# I've got it back at last



## neilo (Nov 17, 2004)

A few months ago i had a mad idea to swap my 33 engine into my 34  
I'd like to say a big thanks to Abbey MS for a top job :smokin: 
Here are a few pics after a good clean.

Neil


----------



## Trev (Nov 1, 2003)

Saw this car yesterday at Bolney, jaw droppingly awesome! :smokin: :smokin:


----------



## SkylineBoy (Mar 11, 2005)

Absolutley Stunning Mate!!!!    
Nice Alloys , what are they??


----------



## MattPayne (Apr 11, 2002)

very nice 

i do like black 34's... makes a pleasent change from all the Blue ones....

alloys look like 18" TE37's....


----------



## SkylineBoy (Mar 11, 2005)

MattPayne said:


> very nice
> 
> i do like black 34's... makes a pleasent change from all the Blue ones....
> 
> alloys look like 18" TE37's....


Volk TE37's ??


----------



## Daz (Aug 14, 2001)

Absolutely stunning car this one. I was drooling over it at Bolney on Saturday. Thanks for bringing it down to the meet.

Out of interest, what sort of figures is it making on the dynapack ?

(I want one of those cam cover inserts / plates).


----------



## tim b (Jan 5, 2004)

Wow! That has to be one of the best R34s I've ever seen. :smokin: 

What happened to the poor R33 then, is it engine-less now, or did the R34 lump go into it?

You've got some pretty posh car parks round your way too.


----------



## r33 v-spec (May 24, 2002)

Stunning!!!! Looks absolutely awesome


----------



## skymania (May 28, 2004)

Phowrr! That is absolutely sexual!!!  

Love it!!


----------



## Bassman (Dec 17, 2003)

Very tasteful and understated (if it is possible to have an understated R34)


----------



## TREG (May 20, 2004)

That looks great Neil.


----------



## JapFreak786 (Aug 29, 2003)

Wow,what a mint R34,love that colour contrast aswell.


----------



## Demon Dave (Sep 15, 2002)

Now that's nice! :smokin:

wheels are TE37's....just wondering on the sizes and offsets?


----------



## neilo (Nov 17, 2004)

*Cheers for your comments*

 
bolney was good except for the weather, but still a decent turn out with plenty of nice cars.

The wheels are 19" Te37's not sure on the offset though.
The 33 has the 34 motor in it, and it's going to have a new owner as from tommorrow.
The car produced 560hp and 480lbft in 4 wheel drive at the hubs, 630hp at the fly wheel, 1.6 bar of boost There's room for more though :smokin: 

Neil


----------



## SteveN (Aug 6, 2002)

Jesus christ thats lovely :smokin:


----------



## Nismoalex (Sep 24, 2003)

Neil .. new car looks the nuts as did the 33...... 

Saw the motor yesterday didnt catch you to say Hi...


----------



## stew-s (Sep 16, 2004)

awesome.


----------



## umr4n (Aug 26, 2004)

nicely done mate.

#### [Data section]
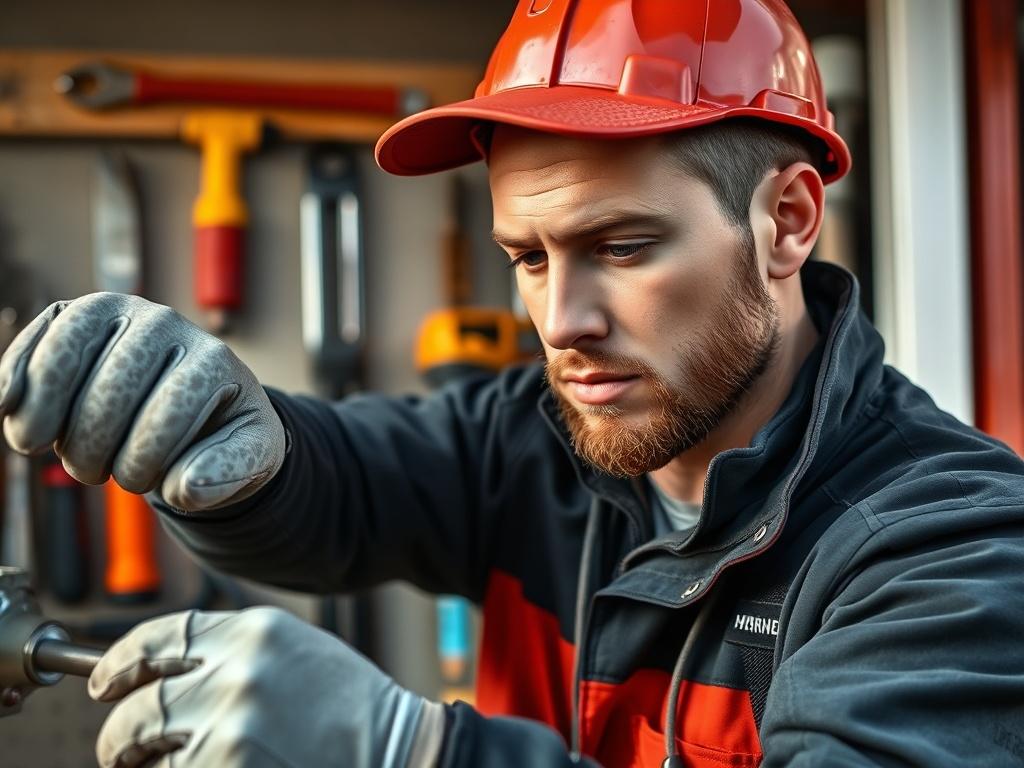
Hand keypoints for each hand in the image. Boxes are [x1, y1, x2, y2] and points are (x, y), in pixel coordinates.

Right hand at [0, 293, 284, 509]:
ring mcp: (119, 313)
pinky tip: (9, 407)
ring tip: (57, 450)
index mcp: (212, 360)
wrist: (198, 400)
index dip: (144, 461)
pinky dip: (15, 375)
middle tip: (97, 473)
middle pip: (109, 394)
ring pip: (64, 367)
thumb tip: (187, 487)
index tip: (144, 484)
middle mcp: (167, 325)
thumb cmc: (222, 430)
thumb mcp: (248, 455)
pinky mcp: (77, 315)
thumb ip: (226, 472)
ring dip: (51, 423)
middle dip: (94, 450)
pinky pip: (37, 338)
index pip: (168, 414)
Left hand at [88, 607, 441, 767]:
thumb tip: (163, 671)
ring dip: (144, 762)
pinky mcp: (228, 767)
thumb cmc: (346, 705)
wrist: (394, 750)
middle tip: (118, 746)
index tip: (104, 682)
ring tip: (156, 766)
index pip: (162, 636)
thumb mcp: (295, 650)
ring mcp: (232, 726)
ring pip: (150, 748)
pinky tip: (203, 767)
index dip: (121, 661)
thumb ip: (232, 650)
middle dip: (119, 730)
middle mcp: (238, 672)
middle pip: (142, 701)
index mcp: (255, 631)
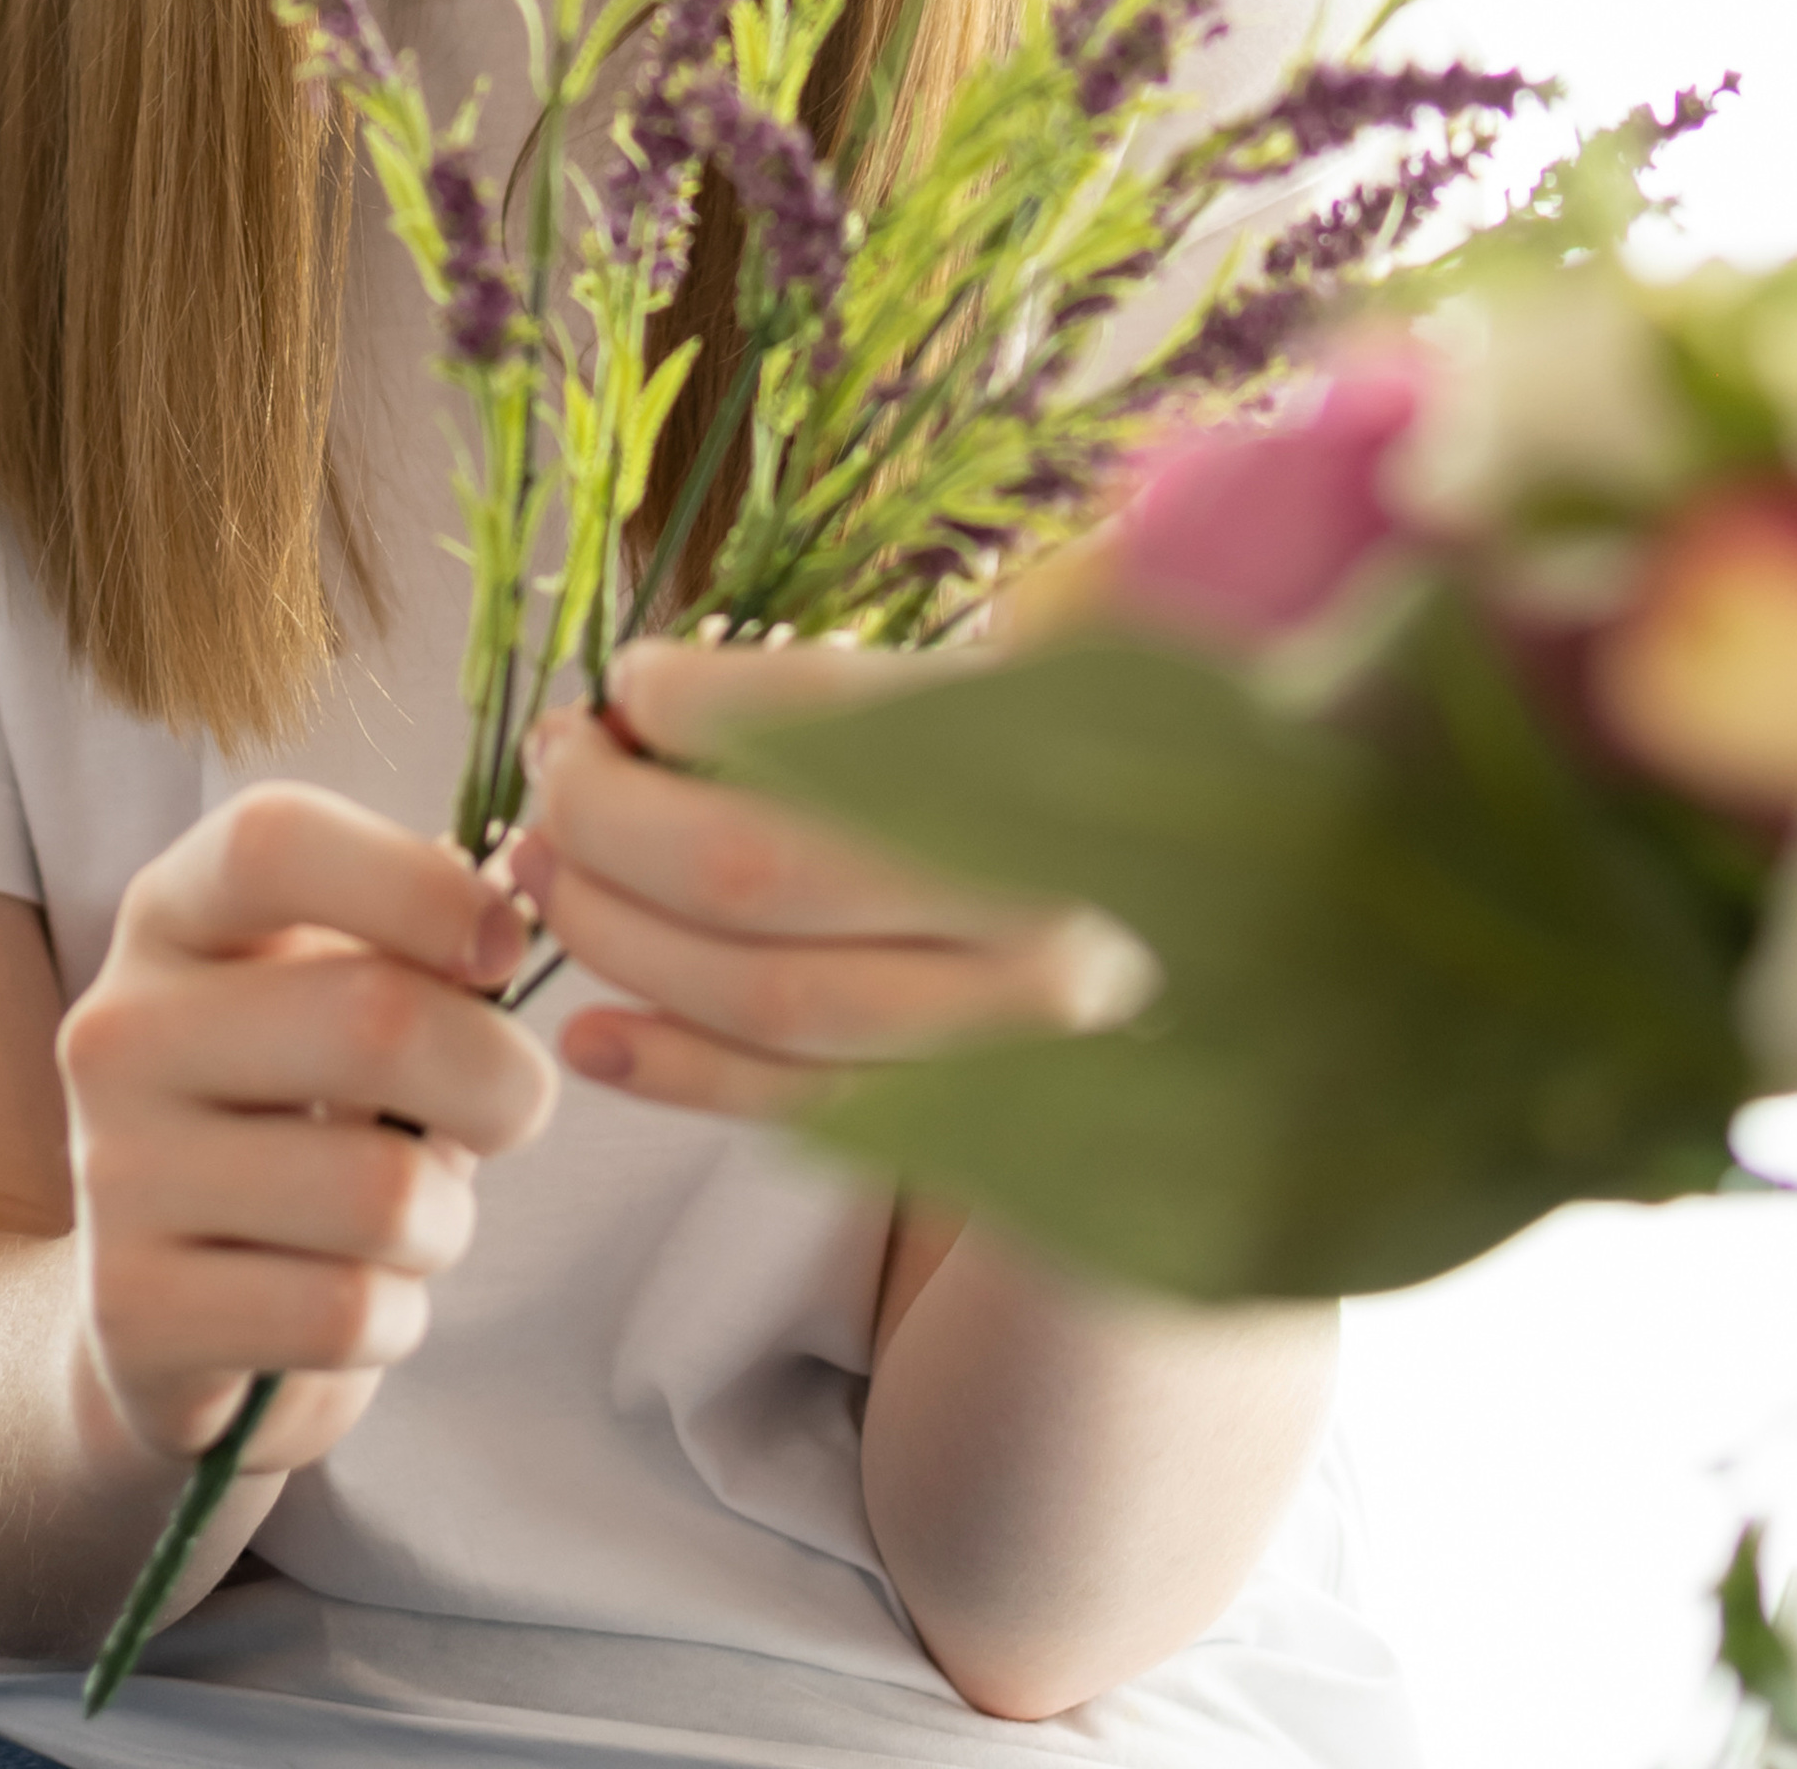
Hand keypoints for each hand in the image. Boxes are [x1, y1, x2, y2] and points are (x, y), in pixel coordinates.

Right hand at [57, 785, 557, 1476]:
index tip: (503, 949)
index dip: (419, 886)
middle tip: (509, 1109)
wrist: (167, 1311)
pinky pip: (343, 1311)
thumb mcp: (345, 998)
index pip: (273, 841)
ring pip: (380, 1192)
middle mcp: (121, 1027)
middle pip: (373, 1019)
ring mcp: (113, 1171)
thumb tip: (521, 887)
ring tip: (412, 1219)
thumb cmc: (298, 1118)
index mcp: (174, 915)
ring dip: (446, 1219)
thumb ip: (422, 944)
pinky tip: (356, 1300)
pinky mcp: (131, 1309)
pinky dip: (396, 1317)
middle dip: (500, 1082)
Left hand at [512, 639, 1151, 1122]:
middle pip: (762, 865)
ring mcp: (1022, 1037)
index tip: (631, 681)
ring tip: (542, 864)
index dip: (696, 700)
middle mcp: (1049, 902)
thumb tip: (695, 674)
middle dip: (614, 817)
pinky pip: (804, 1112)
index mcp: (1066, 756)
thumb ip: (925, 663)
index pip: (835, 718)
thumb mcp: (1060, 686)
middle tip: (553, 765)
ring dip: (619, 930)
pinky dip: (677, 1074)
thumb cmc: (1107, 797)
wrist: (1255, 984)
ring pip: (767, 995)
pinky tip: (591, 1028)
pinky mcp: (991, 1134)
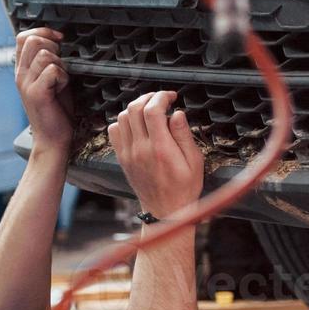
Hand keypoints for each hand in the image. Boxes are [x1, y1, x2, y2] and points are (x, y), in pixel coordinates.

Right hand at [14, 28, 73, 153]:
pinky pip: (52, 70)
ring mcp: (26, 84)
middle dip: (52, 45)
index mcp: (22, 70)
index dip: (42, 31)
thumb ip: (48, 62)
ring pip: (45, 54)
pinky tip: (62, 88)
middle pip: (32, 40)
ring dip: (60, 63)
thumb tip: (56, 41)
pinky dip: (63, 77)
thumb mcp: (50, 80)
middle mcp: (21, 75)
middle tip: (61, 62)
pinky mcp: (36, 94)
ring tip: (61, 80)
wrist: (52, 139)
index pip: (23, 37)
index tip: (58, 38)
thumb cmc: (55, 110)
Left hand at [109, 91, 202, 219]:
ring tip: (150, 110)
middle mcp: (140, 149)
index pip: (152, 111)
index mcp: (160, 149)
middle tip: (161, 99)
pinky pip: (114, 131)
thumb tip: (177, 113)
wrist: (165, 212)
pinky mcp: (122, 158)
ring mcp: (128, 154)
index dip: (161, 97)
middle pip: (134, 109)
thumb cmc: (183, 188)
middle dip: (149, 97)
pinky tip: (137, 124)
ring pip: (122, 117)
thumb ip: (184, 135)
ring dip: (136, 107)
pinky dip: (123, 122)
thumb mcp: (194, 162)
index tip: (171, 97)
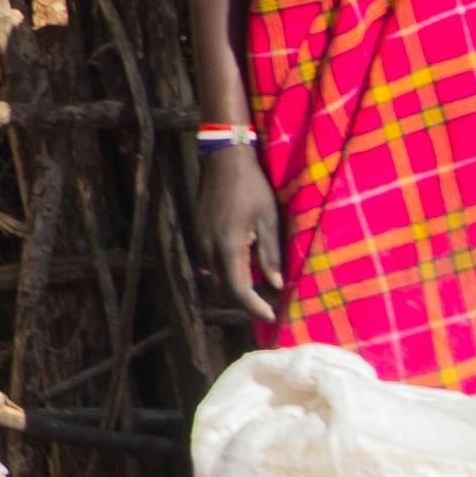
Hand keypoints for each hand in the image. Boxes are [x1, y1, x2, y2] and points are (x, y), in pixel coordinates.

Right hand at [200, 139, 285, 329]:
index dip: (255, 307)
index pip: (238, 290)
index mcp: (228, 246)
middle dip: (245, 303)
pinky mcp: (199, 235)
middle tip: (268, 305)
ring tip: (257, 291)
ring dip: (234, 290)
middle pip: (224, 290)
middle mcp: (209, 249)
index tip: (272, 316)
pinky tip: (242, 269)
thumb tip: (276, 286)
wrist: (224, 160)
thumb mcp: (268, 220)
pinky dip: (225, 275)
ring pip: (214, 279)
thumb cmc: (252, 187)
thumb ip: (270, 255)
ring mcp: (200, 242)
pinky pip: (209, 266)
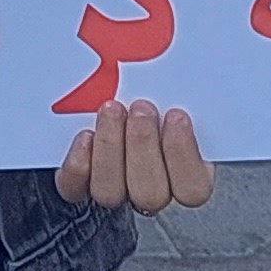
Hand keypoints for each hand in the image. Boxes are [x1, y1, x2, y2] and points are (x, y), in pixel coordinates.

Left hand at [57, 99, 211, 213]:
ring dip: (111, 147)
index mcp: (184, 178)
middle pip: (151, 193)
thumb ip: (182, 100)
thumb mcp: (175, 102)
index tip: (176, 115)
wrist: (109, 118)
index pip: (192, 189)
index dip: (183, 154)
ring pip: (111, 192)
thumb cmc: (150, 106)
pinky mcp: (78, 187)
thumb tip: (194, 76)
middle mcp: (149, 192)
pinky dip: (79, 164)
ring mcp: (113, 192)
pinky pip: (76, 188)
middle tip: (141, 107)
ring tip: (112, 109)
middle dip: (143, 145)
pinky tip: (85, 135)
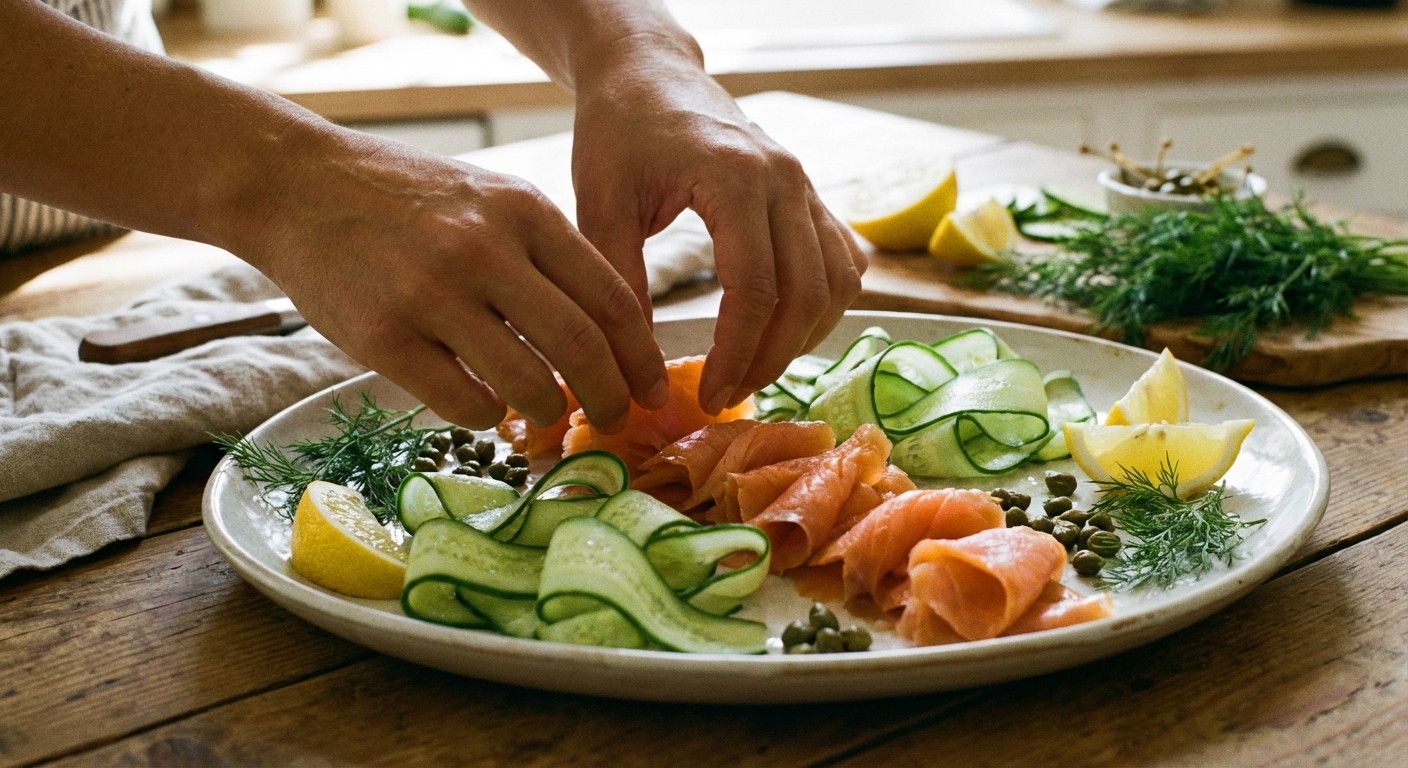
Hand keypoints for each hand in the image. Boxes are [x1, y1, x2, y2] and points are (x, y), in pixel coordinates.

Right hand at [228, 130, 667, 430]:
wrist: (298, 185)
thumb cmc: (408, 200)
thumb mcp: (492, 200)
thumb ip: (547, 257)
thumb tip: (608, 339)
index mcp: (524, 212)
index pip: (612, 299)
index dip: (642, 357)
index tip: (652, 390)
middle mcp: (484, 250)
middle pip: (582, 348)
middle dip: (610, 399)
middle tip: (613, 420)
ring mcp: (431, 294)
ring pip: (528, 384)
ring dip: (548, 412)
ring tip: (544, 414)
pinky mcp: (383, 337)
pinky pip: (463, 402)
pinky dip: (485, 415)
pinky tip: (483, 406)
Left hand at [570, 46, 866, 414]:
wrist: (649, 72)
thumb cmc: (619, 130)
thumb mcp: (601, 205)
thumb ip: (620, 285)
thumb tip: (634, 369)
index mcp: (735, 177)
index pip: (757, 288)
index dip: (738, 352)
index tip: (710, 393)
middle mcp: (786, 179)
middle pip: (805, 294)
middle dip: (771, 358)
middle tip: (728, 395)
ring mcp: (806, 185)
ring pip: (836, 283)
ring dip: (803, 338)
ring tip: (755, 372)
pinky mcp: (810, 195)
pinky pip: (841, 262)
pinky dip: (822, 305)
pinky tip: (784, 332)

#### [Complete the following]
- a) According to the forum thread, how much power did the car make at the flywheel?
- b) Reproduce the forum thread passage from "The car produced" to "(Aug 6, 2002)".

#### [Solutions for each task]
- a) 630hp

- b)
The car produced 560hp and 480lbft in 4 wheel drive at the hubs, 630hp at the fly wheel, 1.6 bar of boost There's room for more though :smokin: 

Neil


----------



## SteveN (Aug 6, 2002)